A group of election observers led by former U.S. President Jimmy Carter said Monday that they found Southern Sudan's recent referendum on independence from the north to have been credible.

Associated Press

JUBA, Sudan —

A group of election observers led by former U.S. President Jimmy Carter said Monday that they found Southern Sudan's recent referendum on independence from the north to have been credible.

Carter's observation mission also praised Sudanese for their patience and commitment during the weeklong vote, which ended Saturday. U.N. and EU missions have also said the vote was largely peaceful and legitimate.

The referendum was part of a 2005 peace deal that ended more than two decades of civil war between the largely Christian and animist south and the mostly Muslim north. The south is expected to vote overwhelmingly for secession, splitting Africa's largest nation. But the two regions will continue to depend on each other - the south has most of Sudan's oil, but the north has the infrastructure to export it.

"The referendum process to date is broadly consistent with international standards for democratic elections," the Atlanta-based Carter Center said in a statement, noting that "with the exception of a few isolated incidents, polling was conducted in a peaceful and orderly environment."

The Carter Center first sent observers to Sudan in August to begin watching the referendum process. Carter and former United Nations Secretary-General Kofi Annan led the Carter Center's observation mission and visited polling stations in the southern capital of Juba and the northern capital of Khartoum. More than 4,000 domestic and international observers watched the vote.
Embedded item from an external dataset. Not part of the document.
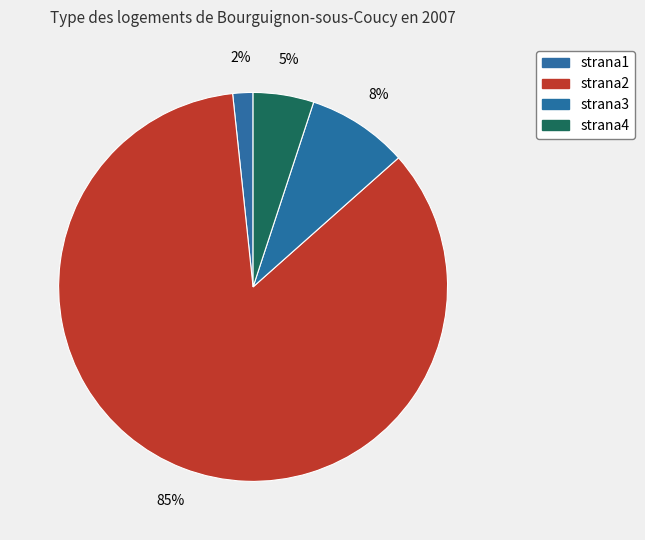

Which has a higher value, strana4 or strana3?

strana3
Early results indicate a landslide choice for secession among the more than 3.25 million Southern Sudanese who cast their vote. Tallying began shortly after polls closed and continued through the night, as polling staff made piles of votes for "secession" and "unity" by lantern light at stations under trees and in schoolrooms.

At a church service on Sunday in the southern capital of Juba, southern president Salva Kiir prayed for forgiveness and healing for the 2 million who died and countless Sudanese who suffered through the war.

There were some isolated clashes in the disputed border region of Abyei during the polls, and the Carter Center noted that "the specter of conflict and insecurity will remain a daily challenge that many Sudanese will have to confront" regardless of the outcome of the referendum. The region remains home to many militias who answer to neither side.

Carter earlier said he expected the Khartoum-based government to honor the poll's results and U.S. President Barack Obama on Sunday congratulated the Sudanese people for successfully carrying out the referendum and called the peaceful and orderly voting an "inspiration to the world."